Düsseldorf Spekulant, Homo politicus, Philanthrop

Düsseldorf · Der US-Milliardär George Soros wird heute 85. Viele sehen in ihm vor allem das Finanzgenie, er selbst stellt lieber anderes nach vorn.

Berühmte Ungarn, die ihr Glück fernab der Heimat suchten, hat die Welt viele gesehen. Bela Lugosi, der als Dracula der 30er Jahre Leinwand-Schönheiten in Hollywood ängstigte, war einer. Oder Harry Houdini, der in Amerika als Entfesselungskünster Weltruhm erlangte. Johnny Weissmueller, der vielleicht berühmteste Tarzan, und Ferenc Puskas, der Mitglied der legendären ungarischen Fußball-Nationalmannschaft der 50er Jahre war und später für Real Madrid spielte. Vier von vielen. Alles große Namen, aber keiner hat in seinem Leben so viel Geld gescheffelt wie George Soros. Rund 24 Milliarden Dollar Vermögen schreibt ihm die Forbes-Liste mit den reichsten Menschen der Welt aktuell zu. So viel kann man in seinem Leben kaum ausgeben, schon gar nicht, wenn man schon 85 ist. So alt wird George Soros nämlich heute.

Als größter Spekulant aller Zeiten ist er schon tituliert, ehrfürchtig ein Finanzgenie genannt worden. Beides reduziert Soros auf das, was er im Laufe der vergangenen Jahrzehnte an ökonomisch Messbarem erreicht hat. Und dieseBeschränkung mag Soros gar nicht.

Natürlich bleibt der Wahl-Amerikaner aus Budapest auf ewig derjenige, der in den 90er Jahren gegen das britische Pfund und gegen die D-Mark spekulierte, der 2007, als die Welt schon unter der beginnenden globalen Finanzkrise stöhnte, mit seinen Fonds noch 2,9 Milliarden Dollar verdiente.

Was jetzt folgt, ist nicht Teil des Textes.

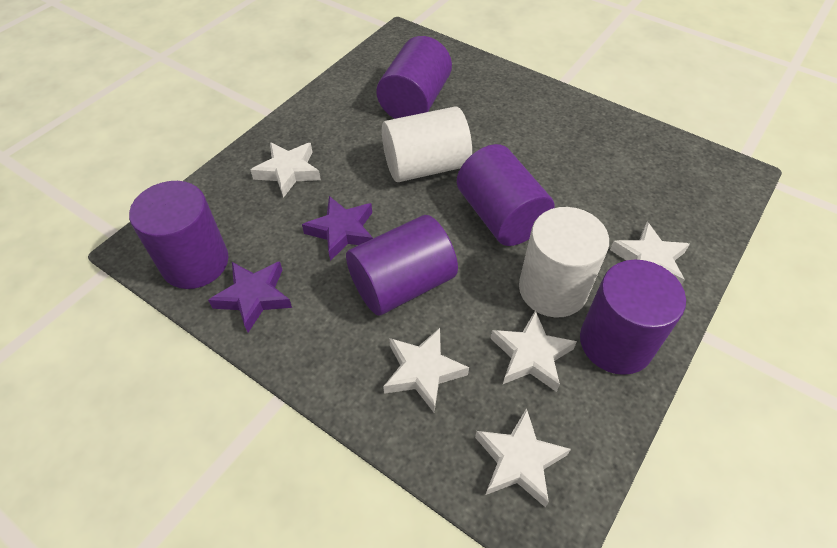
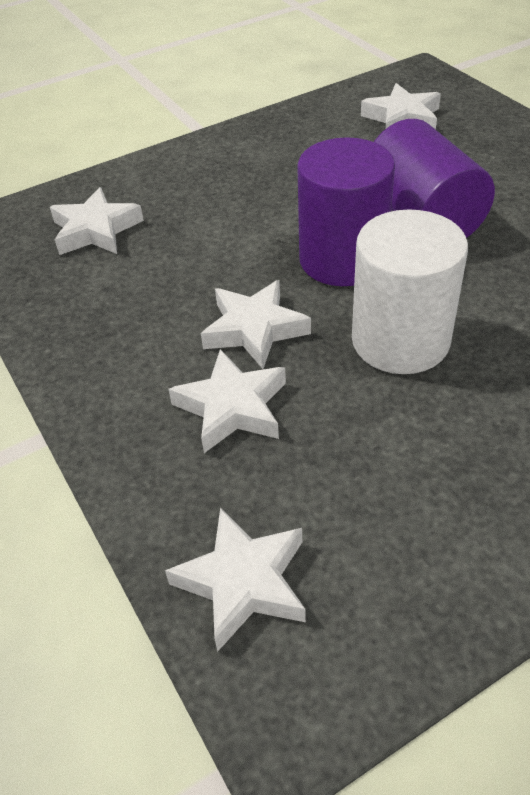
purple cylinder: [129,181,229,289] [346,215,458,316] [376,36,452,119] [457,144,555,246] [580,259,686,375] = 5 -> [297,137,395,286] [374,119,495,238] = 2
purple star: [208,261,292,333] [302,196,373,261] = 2 -> none = 0
white cylinder: [382,107,472,182] [519,207,609,318] = 2 -> [352,209,468,374] = 1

Aber Soros ist mindestens so sehr Homo politicus - wobei man sicher sein kann, dass er bei Allem niemals die eigenen wirtschaftlichen Interessen aus den Augen verliert. Die US-Demokraten feierten ihn, als er pointiert gegen George W. Bush und den Irak-Krieg Stellung bezog, und er hatte die demokratische Welt auf seiner Seite, als er die polnische Gewerkschaftsbewegung Solidarnosc, die Charta 77 in der damaligen Tschechoslowakei und den russischen Dissidenten Andrej Sacharow unterstützte - zu Zeiten, als der Eiserne Vorhang Europa noch teilte. Andererseits gibt es nicht wenige, die ihm vorgeworfen haben, im Krieg auf dem Balkan in den 90er Jahren vor allem eigene wirtschaftliche Interessen verfolgt zu haben, und andere, die ihn verdächtigten, Altkommunisten an der Macht gehalten zu haben. Zudem hat George Soros noch vor Kurzem erklärt, zur Rettung des Euro solle lieber Deutschland als Griechenland die Währungsunion verlassen, und Europa spare sich kaputt, anstatt etwas fürs Wachstum zu tun. Damit mag Soros Griechenlands Ex-Finanzminister Giannis Varoufakis erfreut haben, vielleicht auch ein paar andere Ökonomen abseits des Mainstreams - der Deutschen Freund wird er nicht.

Dafür ist er Freund jener schwarzen Studenten, denen er schon früh den Weg an die Uni in Kapstadt ebnete. Ein Mann, der Abermillionen in wohltätige Einrichtungen pumpt oder in die Organisation "Reporter ohne Grenzen". Das alles stellt er lieber zur Schau als sein enormes Vermögen. Soros hat mal gesagt, ihn interessiere Geld nur am Rande. Das kann Soros mit seinen 24 Milliarden Dollar furchtbar leicht sagen, weil er selbst bei den Minizinsen auf einem deutschen Sparbuch noch täglich über Zigtausende Dollar verfügen könnte.

Aber Soros gibt sich eben am Liebsten als Philanthrop. Er will nicht nur des Reichtums wegen wahrgenommen werden, sondern auch als Autor, als Philosoph, als Gesellschaftskritiker. Nur - als Verbreiter wissenschaftlich ernstzunehmenden Gedankenguts registriert ihn die Welt kaum. Ihm gehe der wissenschaftliche Stallgeruch ab, hat mal einer geschrieben. Ob das reicht, literarische Bedeutungslosigkeit zu erklären? Der Glaube an die große Autoren-Karriere jedenfalls war bisher Fehlspekulation.